▸ EXERCISE TEXT
————

Programming Projects and Related Materials

Experimental platforms:

The main experimental platform for this class is the Pleiades cluster.

The Pleiades cluster is an 8-node, 64-core cluster. Each compute node has 8 Intel Xeon cores and 4GB of shared RAM. 

Pleiades cluster: Please follow these instructions while using the Pleiades cluster.

Recommended usage: Please use the Pleiades cluster as your first preference. If you want to use a different cluster that you already have access to, that is fine as long as: a) the cluster is comparable (if not larger) in its configuration compared to Pleiades; and b) you log in your project report the system configuration of that cluster (under experimental setup section).

Examples: 

      PS: To compile an OpenMP code use:
                gcc -o {execname} -fopenmp {source file names}

COVER PAGE:  PDF   Word
(please include this with every project and homework submission)

PROGRAMMING PROJECTS

Assignment type: Team of size up to 2 encouraged
Where to submit? Blackboard dropbox for Programming Project #1

The goal of this project is to empirically estimate the network parameters latency and bandwidth, and the network buffer size, for the network connecting the nodes of the compute cluster. Note that these were described in the class in detail (refer to the lectures on August 27th and September 3rd).

You are expected to the Pleiades cluster for this project.

————

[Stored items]
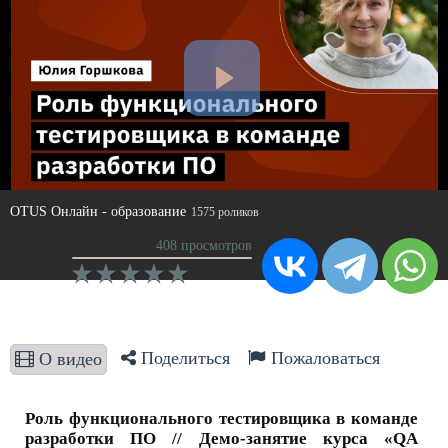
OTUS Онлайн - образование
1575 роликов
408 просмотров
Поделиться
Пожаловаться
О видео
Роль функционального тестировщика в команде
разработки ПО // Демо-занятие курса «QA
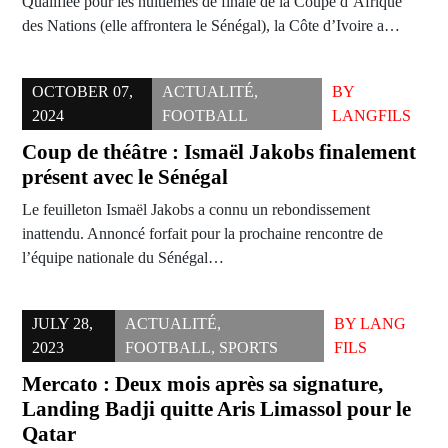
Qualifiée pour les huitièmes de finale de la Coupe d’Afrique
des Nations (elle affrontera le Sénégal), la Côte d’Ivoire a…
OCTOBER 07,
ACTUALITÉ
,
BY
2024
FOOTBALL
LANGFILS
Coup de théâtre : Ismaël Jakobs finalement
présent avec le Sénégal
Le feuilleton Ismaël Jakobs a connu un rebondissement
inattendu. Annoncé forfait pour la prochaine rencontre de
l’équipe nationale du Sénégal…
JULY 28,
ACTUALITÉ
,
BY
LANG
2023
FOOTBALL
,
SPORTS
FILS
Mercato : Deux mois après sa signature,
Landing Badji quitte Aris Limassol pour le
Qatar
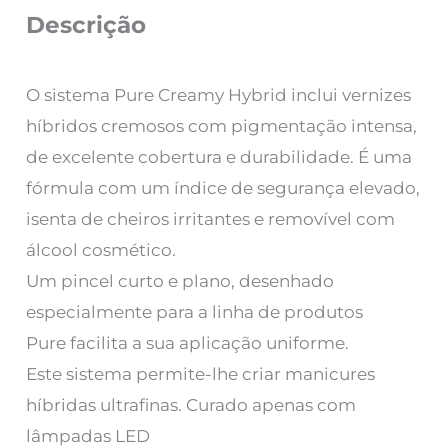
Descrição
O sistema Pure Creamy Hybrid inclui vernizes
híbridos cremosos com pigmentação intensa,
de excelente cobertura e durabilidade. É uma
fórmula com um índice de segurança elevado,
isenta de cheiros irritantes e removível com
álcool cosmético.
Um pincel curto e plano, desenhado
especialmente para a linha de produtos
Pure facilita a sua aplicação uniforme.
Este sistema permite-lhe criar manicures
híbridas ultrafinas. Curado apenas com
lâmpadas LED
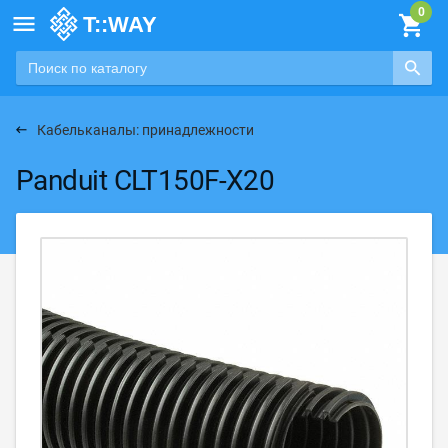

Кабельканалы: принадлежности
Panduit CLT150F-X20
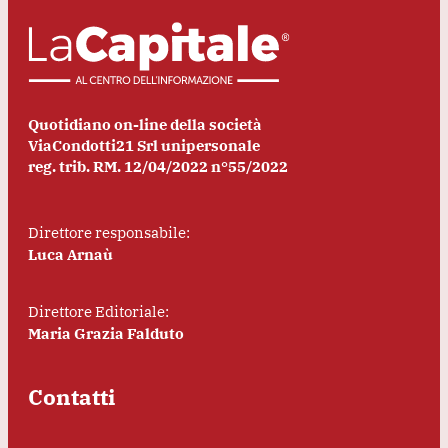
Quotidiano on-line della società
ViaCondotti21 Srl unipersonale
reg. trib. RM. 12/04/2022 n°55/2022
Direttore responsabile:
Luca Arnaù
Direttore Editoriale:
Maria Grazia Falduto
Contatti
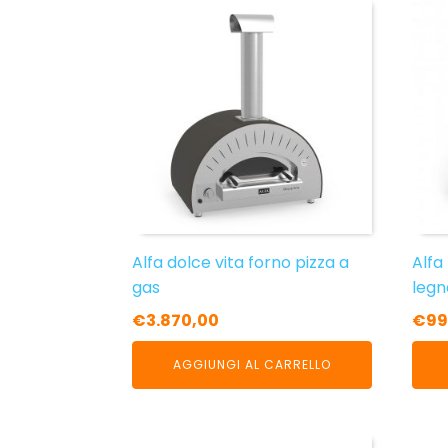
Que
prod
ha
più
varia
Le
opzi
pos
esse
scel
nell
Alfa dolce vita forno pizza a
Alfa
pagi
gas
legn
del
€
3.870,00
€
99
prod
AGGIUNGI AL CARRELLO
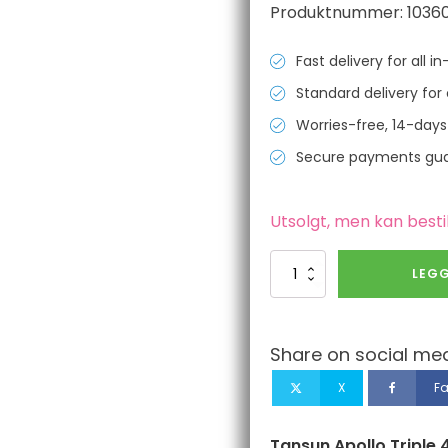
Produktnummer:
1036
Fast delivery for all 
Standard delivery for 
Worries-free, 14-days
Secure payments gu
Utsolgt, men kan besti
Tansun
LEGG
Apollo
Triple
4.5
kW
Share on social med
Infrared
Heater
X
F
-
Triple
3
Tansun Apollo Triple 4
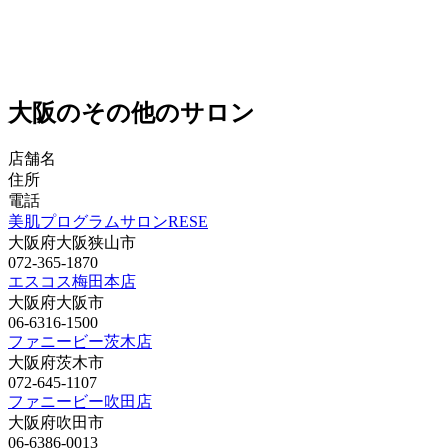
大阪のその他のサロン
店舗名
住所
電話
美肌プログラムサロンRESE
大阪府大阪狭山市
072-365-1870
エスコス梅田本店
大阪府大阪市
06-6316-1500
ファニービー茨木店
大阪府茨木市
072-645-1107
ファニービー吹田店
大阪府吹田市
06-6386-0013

————

▸ TASK LIST
1/ Edit the programming projects page: reproduce the part that opens with the words containing "Programming Projects and" and closes with "using the Pleiades cluster.", swapping "4GB" for "8GB".
2/ According to the programming projects page, how many cores does each compute node of the Pleiades cluster have?

▸ RESULTS FOR EACH TASK
1/
Programming Projects and Related Materials

Experimental platforms:

The main experimental platform for this class is the Pleiades cluster.

The Pleiades cluster is an 8-node, 64-core cluster. Each compute node has 8 Intel Xeon cores and 8GB of shared RAM. 

Pleiades cluster: Please follow these instructions while using the Pleiades cluster.

2/ Each compute node has 8 Intel Xeon cores.